Pour lutter contre ce phénomène, la loi Pradal facilite l’accompagnement judiciaire des victimes.
Professionnel de santé salarié ou hospitalier
Il est désormais possible pour l’employeur d’un professionnel de santé, lorsqu’il a connaissance de faits de violence commis contre un agent de sa structure de soins ou médico-sociale, de déposer plainte à sa place sous certaines conditions (article 5) :
- le consentement écrit de la victime est obligatoire ;
- la plainte est limitée à certaines infractions spécifiques, notamment des violences graves (violences physiques, menaces, dégradations…) commises dans un cadre professionnel ou en raison des fonctions du professionnel de santé ;
- le dépôt de plainte par l’employeur ne fait pas de lui la victime directe, il ne peut donc pas engager seul la procédure ni se constituer partie civile sauf s’il est lui-même lésé ;
- sont exclues les violences commises entre membres du même service pour éviter tout conflit interne.
L’objectif poursuivi est d’encourager le signalement des violences et d’alléger la charge émotionnelle qui pèse sur les victimes.
Enfin, il est à noter que dans les suites de la décision n°2024-1098 du 4 juillet 2024 du Conseil Constitutionnel, le régime de protection fonctionnelle bénéficie désormais aux agents publics entendus sous le régime de l’audition libre, et ce, quel que soit leur statut au cours de l’audition (témoin simple, assisté ou mis en examen).

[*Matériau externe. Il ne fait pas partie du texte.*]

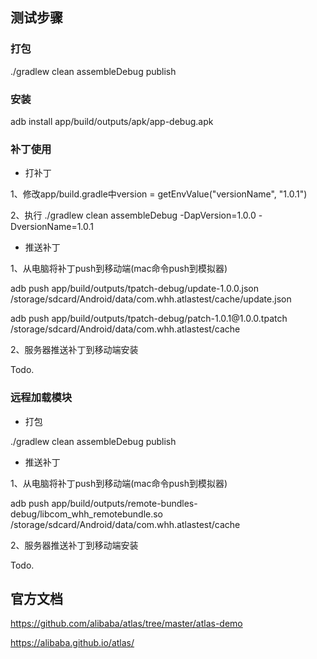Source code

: ## 测试步骤

### 打包

./gradlew clean assembleDebug publish

### 安装

adb install app/build/outputs/apk/app-debug.apk

### 补丁使用

- 打补丁

1、修改app/build.gradle中version = getEnvValue("versionName", "1.0.1")

2、执行 ./gradlew clean assembleDebug -DapVersion=1.0.0 -DversionName=1.0.1

- 推送补丁 

1、从电脑将补丁push到移动端(mac命令push到模拟器)

adb push app/build/outputs/tpatch-debug/update-1.0.0.json /storage/sdcard/Android/data/com.whh.atlastest/cache/update.json

adb push app/build/outputs/tpatch-debug/patch-1.0.1\@1.0.0.tpatch /storage/sdcard/Android/data/com.whh.atlastest/cache

2、服务器推送补丁到移动端安装

Todo.

### 远程加载模块

- 打包

./gradlew clean assembleDebug publish

- 推送补丁 

1、从电脑将补丁push到移动端(mac命令push到模拟器)

adb push app/build/outputs/remote-bundles-debug/libcom_whh_remotebundle.so /storage/sdcard/Android/data/com.whh.atlastest/cache

2、服务器推送补丁到移动端安装

Todo.


## 官方文档

https://github.com/alibaba/atlas/tree/master/atlas-demo

https://alibaba.github.io/atlas/





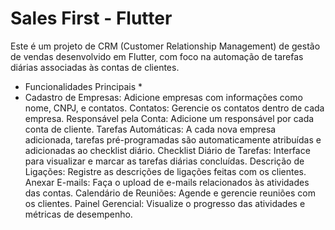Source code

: 
# Sales First - Flutter
Este é um projeto de CRM (Customer Relationship Management) de gestão de vendas desenvolvido em Flutter, com foco na automação de tarefas diárias associadas às contas de clientes.

* Funcionalidades Principais *
* Cadastro de Empresas: Adicione empresas com informações como nome, CNPJ, e contatos.
Contatos: Gerencie os contatos dentro de cada empresa.
Responsável pela Conta: Adicione um responsável por cada conta de cliente.
Tarefas Automáticas: A cada nova empresa adicionada, tarefas pré-programadas são automaticamente atribuídas e adicionadas ao checklist diário.
Checklist Diário de Tarefas: Interface para visualizar e marcar as tarefas diárias concluídas.
Descrição de Ligações: Registre as descrições de ligações feitas com os clientes.
Anexar E-mails: Faça o upload de e-mails relacionados às atividades das contas.
Calendário de Reuniões: Agende e gerencie reuniões com os clientes.
Painel Gerencial: Visualize o progresso das atividades e métricas de desempenho.
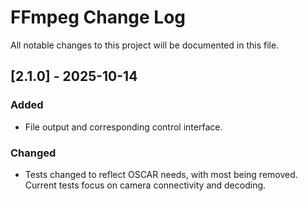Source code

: # FFmpeg Change Log
All notable changes to this project will be documented in this file.

## [2.1.0] - 2025-10-14

### Added
- File output and corresponding control interface.
### Changed
- Tests changed to reflect OSCAR needs, with most being removed. Current tests focus on camera connectivity and decoding.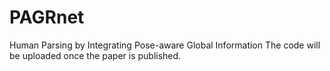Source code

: # PAGRnet
Human Parsing by Integrating Pose-aware Global Information
The code will be uploaded once the paper is published.
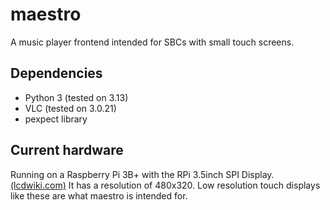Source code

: # maestro
A music player frontend intended for SBCs with small touch screens.

## Dependencies
* Python 3 (tested on 3.13)
* VLC (tested on 3.0.21)
* pexpect library

## Current hardware
Running on a Raspberry Pi 3B+ with the RPi 3.5inch SPI Display. [(lcdwiki.com)](http://www.lcdwiki.com/3.5inch_RPi_Display)
It has a resolution of 480x320. Low resolution touch displays like these are what maestro is intended for.
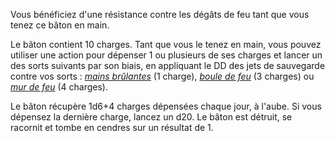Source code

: Vous bénéficiez d'une résistance contre les dégâts de feu tant que vous tenez ce bâton en main.

Le bâton contient 10 charges. Tant que vous le tenez en main, vous pouvez utiliser une action pour dépenser 1 ou plusieurs de ses charges et lancer un des sorts suivants par son biais, en appliquant le DD des jets de sauvegarde contre vos sorts : [_mains brûlantes_](/grimoire/mains-brulantes/) (1 charge), [_boule de feu_](/grimoire/boule-de-feu/) (3 charges) ou [_mur de feu_](/grimoire/mur-de-feu/) (4 charges).

Le bâton récupère 1d6+4 charges dépensées chaque jour, à l'aube. Si vous dépensez la dernière charge, lancez un d20. Le bâton est détruit, se racornit et tombe en cendres sur un résultat de 1.
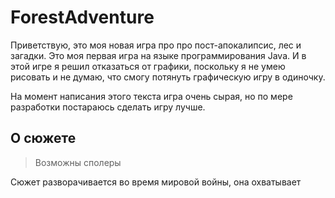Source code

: # ForestAdventure

Приветствую, это моя новая игра про про пост-апокалипсис, лес и загадки. Это моя первая игра на языке программирования Java. И в этой игре я решил отказаться от графики, поскольку я не умею рисовать и не думаю, что смогу потянуть графическую игру в одиночку. 

На момент написания этого текста игра очень сырая, но по мере разработки постараюсь сделать игру лучше.

## О сюжете

> Возможны сполеры

Сюжет разворачивается во время мировой войны, она охватывает 
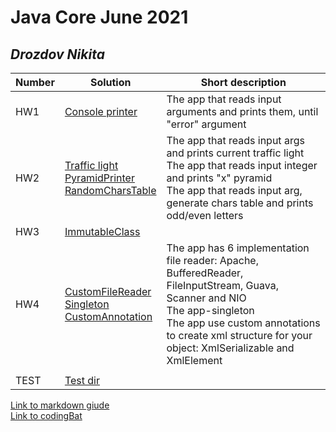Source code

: 
# Java Core June 2021

## *Drozdov Nikita*

| Number | Solution  | Short description
| --- | --- | --- |
| HW1 | [Console printer](https://github.com/NikolaevArtem/Java_Core_June_2021/tree/feature/DrozdovNikita/src/main/java/homework_1) | The app that reads input arguments and prints them, until "error" argument |
| HW2 | [Traffic light](https://github.com/NikolaevArtem/Java_Core_June_2021/tree/feature/DrozdovNikita/src/main/java/homework_2/task_1) </br> [PyramidPrinter](https://github.com/NikolaevArtem/Java_Core_June_2021/tree/feature/DrozdovNikita/src/main/java/homework_2/task_2) </br> [RandomCharsTable](https://github.com/NikolaevArtem/Java_Core_June_2021/tree/feature/DrozdovNikita/src/main/java/homework_2/task_3)| The app that reads input args and prints current traffic light </br> The app that reads input integer and prints "x" pyramid </br> The app that reads input arg, generate chars table and prints odd/even letters |
| HW3 | [ImmutableClass](https://github.com/NikolaevArtem/Java_Core_June_2021/blob/feature/DrozdovNikita/src/main/java/homework_3/MyImmutableClass.java) |  |
| HW4 | [CustomFileReader](https://github.com/NikolaevArtem/Java_Core_June_2021/tree/feature/DrozdovNikita/src/main/java/homework_4/custom_file_reader) <br> [Singleton](https://github.com/NikolaevArtem/Java_Core_June_2021/tree/feature/DrozdovNikita/src/main/java/homework_4/singleton) <br> [CustomAnnotation](https://github.com/NikolaevArtem/Java_Core_June_2021/tree/feature/DrozdovNikita/src/main/java/homework_4/custom_annotation) | The app has 6 implementation file reader: Apache, BufferedReader, FileInputStream, Guava, Scanner and NIO <br> The app-singleton <br> The app use custom annotations to create xml structure for your object: XmlSerializable and XmlElement |
|  |  |  |
| TEST | [Test dir](https://github.com/NikolaevArtem/Java_Core_June_2021/tree/feature/DrozdovNikita/src/test/java)


[Link to markdown giude](https://github.com/adam-p/markdown-here/wiki/Markdown-Cheatsheet) </br>
[Link to сodingBat](https://codingbat.com/done?user=ndrozdov9@gmail.com&tag=8408048475)
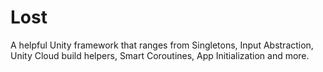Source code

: # Lost
A helpful Unity framework that ranges from Singletons, Input Abstraction, Unity Cloud build helpers, Smart Coroutines, App Initialization and more.
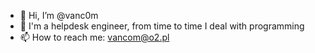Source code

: - 👋 Hi, I’m @vanc0m
- 👀 I'm a helpdesk engineer, from time to time I deal with programming
- 📫 How to reach me: vancom@o2.pl

<!---
vanc0m/vanc0m is a ✨ special ✨ repository because its `README.md` (this file) appears on your GitHub profile.
You can click the Preview link to take a look at your changes.
--->

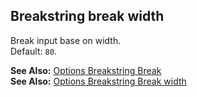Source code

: ## Breakstring break width

Break input base on width.  
Default: `80`.

**See Also:** [Options Breakstring Break](/grunt-build-include/pages/Docs/Options/breakstring/break/index.html)  
**See Also:** [Options Breakstring Break width](/grunt-build-include/pages/Docs/Options/breakstring/break/width/index.html)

Professionnel de santé libéral
La faculté de déposer plainte au nom d’un libéral est désormais ouverte aux Ordres professionnels et aux unions régionales (URPS) de ces professionnels, une fois sollicités.
Tel est notamment le cas pour les médecins, chirurgiens-dentistes, sages-femmes, pharmaciens, infirmiers, masseurs-kinésithérapeutes ou pédicures-podologues.
Les professionnels de santé libéraux peuvent également déclarer leur adresse professionnelle comme domicile lorsqu’ils portent plainte. Cette mesure vise à protéger leur vie privée et éviter que leur adresse personnelle soit connue de l’agresseur présumé.